Glossary

FAI Planning

FAI planning is the structured preparation of parts, processes, and documentation needed to execute and document a First Article Inspection.

FAI planning is the structured preparation of parts, processes, data, and documentation required to execute a First Article Inspection (FAI) and demonstrate that a manufacturing process can consistently produce parts that meet design requirements. The term is most commonly used in aerospace and other regulated industries that follow AS9102 or similar first article inspection practices.

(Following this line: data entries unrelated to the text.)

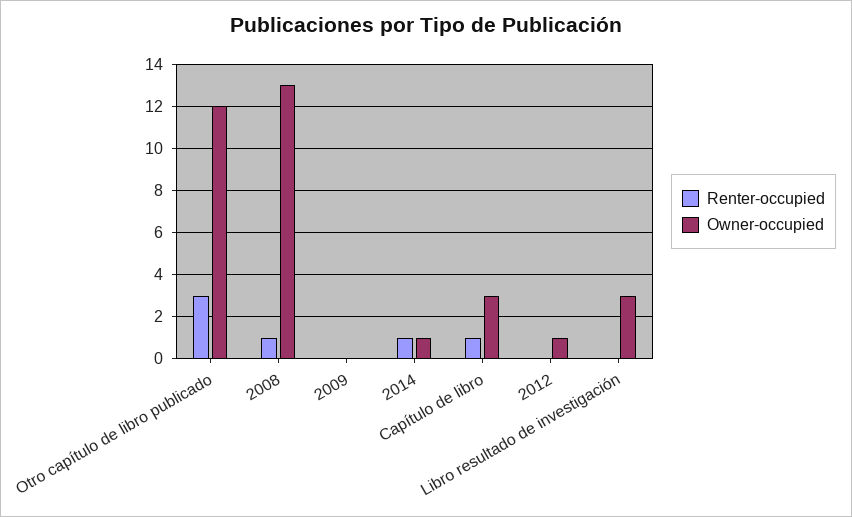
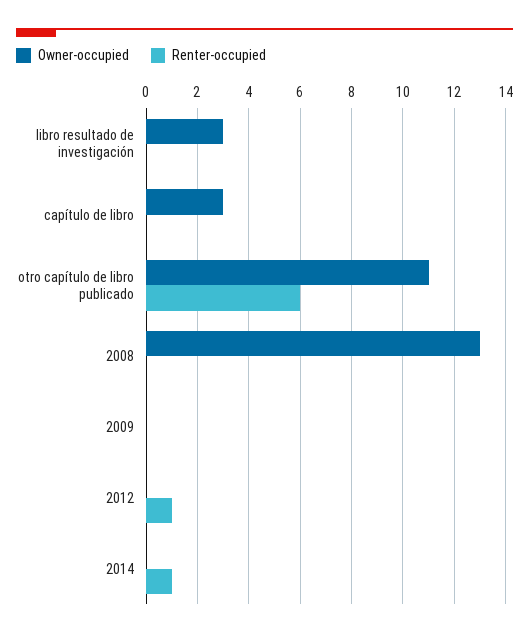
  {
    "Renter-occupied": {
-     "Otro capítulo de libro publicado": 3,
+     "Otro capítulo de libro publicado": 6,
-     "2008": 1,
+     "2008": 0,
      "2009": 0,
      "2014": 1,
-     "Capítulo de libro": 1,
+     "Capítulo de libro": 0,
-     "2012": 0,
+     "2012": 1,
      "Libro resultado de investigación": 0
    },
    "Owner-occupied": {
-     "Otro capítulo de libro publicado": 12,
+     "Otro capítulo de libro publicado": 11,
      "2008": 13,
      "2009": 0,
-     "2014": 1,
+     "2014": 0,
      "Capítulo de libro": 3,
-     "2012": 1,
+     "2012": 0,
      "Libro resultado de investigación": 3
    }
  }

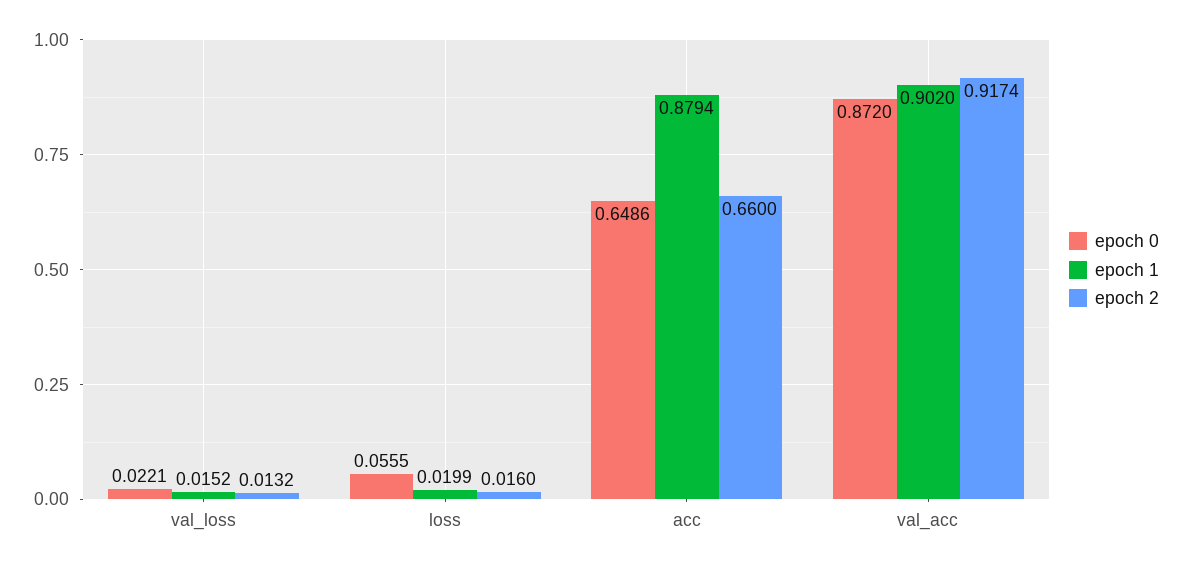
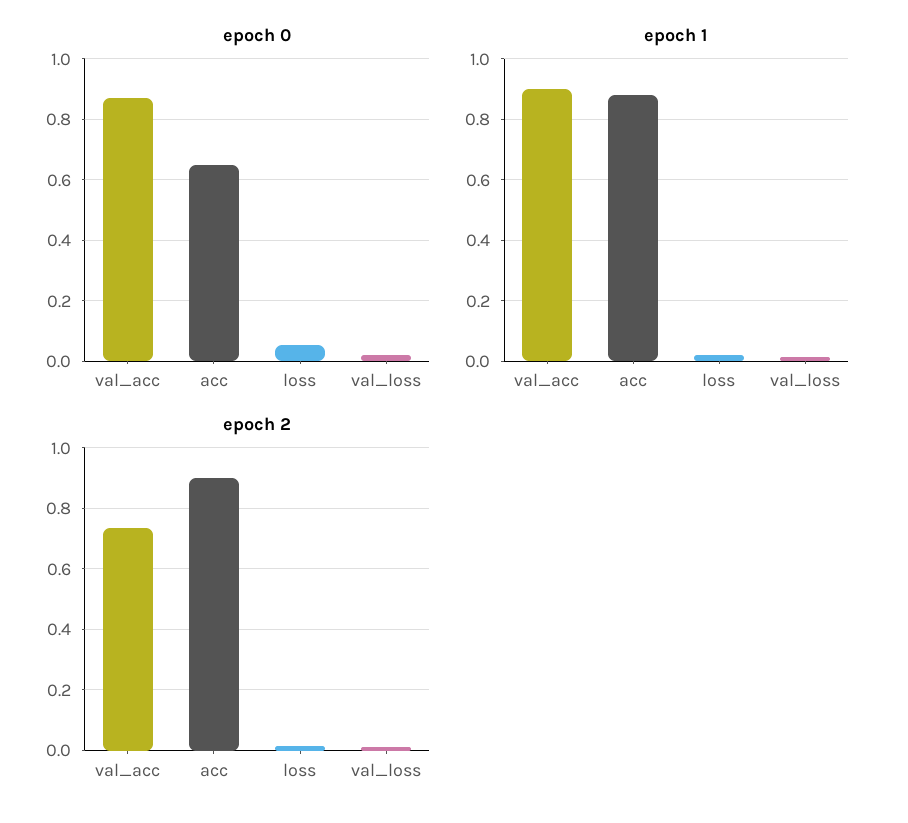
  {
    "epoch 0": {
      "val_loss": 0.0221,
      "loss": 0.0555,
      "acc": 0.6486,
      "val_acc": 0.872
    },
    "epoch 1": {
      "val_loss": 0.0152,
      "loss": 0.0199,
      "acc": 0.8794,
      "val_acc": 0.902
    },
    "epoch 2": {
      "val_loss": 0.0132,
      "loss": 0.016,
-     "acc": 0.66,
+     "acc": 0.9,
-     "val_acc": 0.9174
+     "val_acc": 0.74
    }
  }

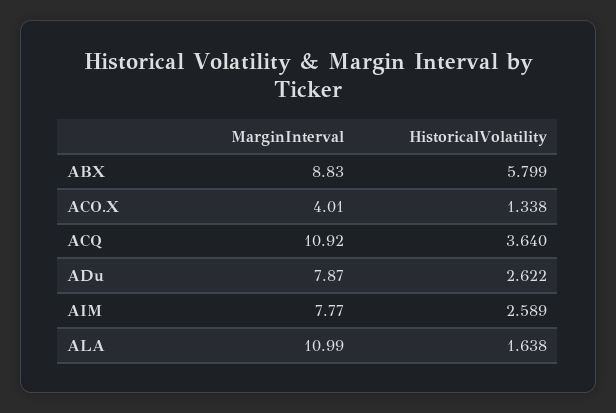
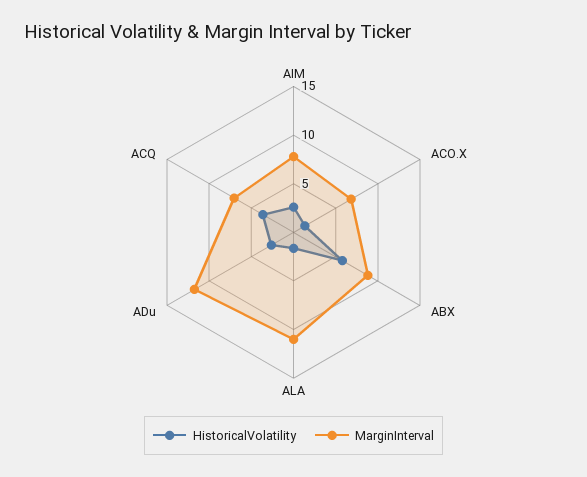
  {
    "MarginInterval": {
      "ABX": 8.83,
-     "ACO.X": 4.01,
+     "ACO.X": 7,
-     "ACQ": 10.92,
+     "ACQ": 7,
-     "ADu": 7.87,
+     "ADu": 12,
      "AIM": 7.77,
      "ALA": 10.99
    },
    "HistoricalVolatility": {
      "ABX": 5.799,
      "ACO.X": 1.338,
      "ACQ": 3.64,
      "ADu": 2.622,
      "AIM": 2.589,
      "ALA": 1.638
    }
  }

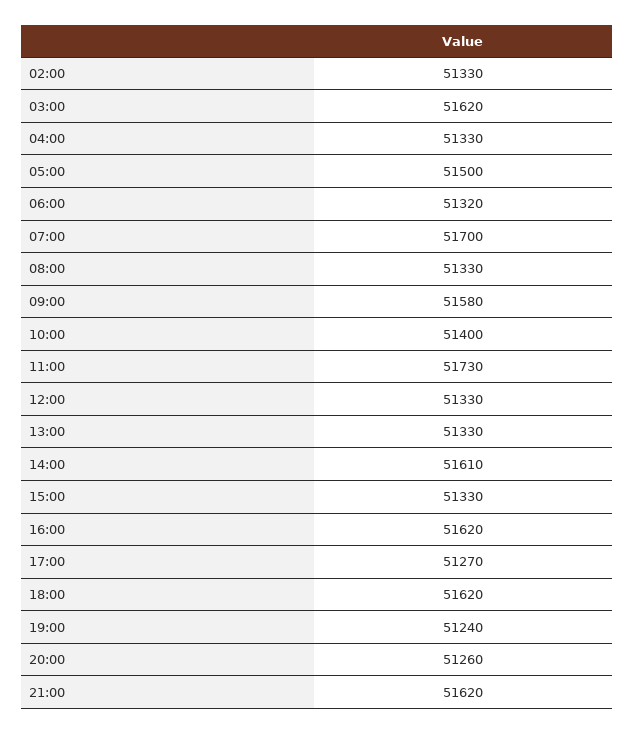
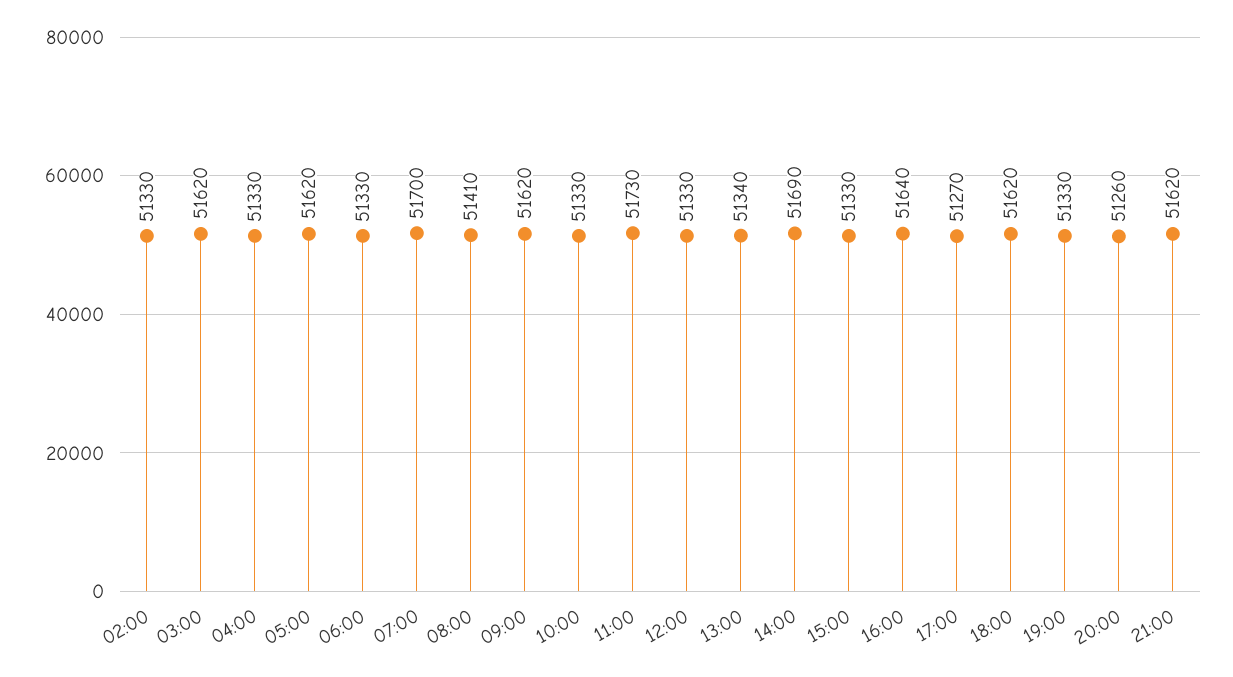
  {
    "02:00": 51330,
    "03:00": 51620,
    "04:00": 51330,
-   "05:00": 51500,
+   "05:00": 51620,
-   "06:00": 51320,
+   "06:00": 51330,
    "07:00": 51700,
-   "08:00": 51330,
+   "08:00": 51410,
-   "09:00": 51580,
+   "09:00": 51620,
-   "10:00": 51400,
+   "10:00": 51330,
    "11:00": 51730,
    "12:00": 51330,
-   "13:00": 51330,
+   "13:00": 51340,
-   "14:00": 51610,
+   "14:00": 51690,
    "15:00": 51330,
-   "16:00": 51620,
+   "16:00": 51640,
    "17:00": 51270,
    "18:00": 51620,
-   "19:00": 51240,
+   "19:00": 51330,
    "20:00": 51260,
    "21:00": 51620
  }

What FAI planning includes

In industrial and aerospace manufacturing, FAI planning typically includes:

  • Scope definition: Identifying which parts, assemblies, revisions, and process changes require an FAI or partial FAI.
  • Requirements gathering: Collecting drawings, models, specifications, notes, and customer-specific FAI requirements.
  • Ballooning and characteristic planning: Assigning unique identifiers to drawing characteristics and defining which features will be inspected, how, and with what measurement methods.
  • Process and routing review: Mapping the manufacturing and special process steps that must be in place and stable before the FAI run (including suppliers and outside processing).
  • Inspection plan preparation: Defining inspection sequences, sampling (if applicable), gages and equipment, and recording formats or digital forms.
  • Documentation and forms setup: Preparing AS9102 or equivalent forms, data fields, and digital workflows needed to capture results and objective evidence.
  • Material and configuration planning: Ensuring correct materials, part numbers, revisions, and configuration baselines are available for the FAI lot.
  • Supplier coordination: Communicating FAI expectations, data requirements, and due dates to suppliers when they perform FAI on purchased or outsourced items.

Operational meaning in manufacturing systems

From an operations and systems perspective, FAI planning shows up as:

  • Configuration of work orders or lots designated as FAI in MES or ERP systems.
  • Linking the FAI to specific engineering revisions, CAD models, and specifications.
  • Creation of digital inspection plans and ballooned drawings within FAI or quality software.
  • Defining data capture requirements, attachments, and approvals needed for FAI completion and review.
  • Scheduling and capacity planning to ensure time is reserved for FAI build, inspection, and potential re-runs.

Common confusion

  • FAI vs. FAI planning: FAI is the actual first article inspection activity and its documented results. FAI planning refers to all the preparatory work that enables that inspection to be run correctly and documented in a compliant way.
  • FAI planning vs. general inspection planning: General inspection planning covers ongoing production inspection. FAI planning is focused on the initial validation at first production, major changes, or other defined trigger events.

Relation to AS9102 and regulated environments

In aerospace, FAI planning is commonly aligned with AS9102 guidance. It supports the creation of complete and traceable FAI packages, including characteristic accountability, material and process verification, and first article reports. In regulated or highly engineered environments outside aerospace, the same planning concepts are often applied using customer- or sector-specific FAI templates and requirements.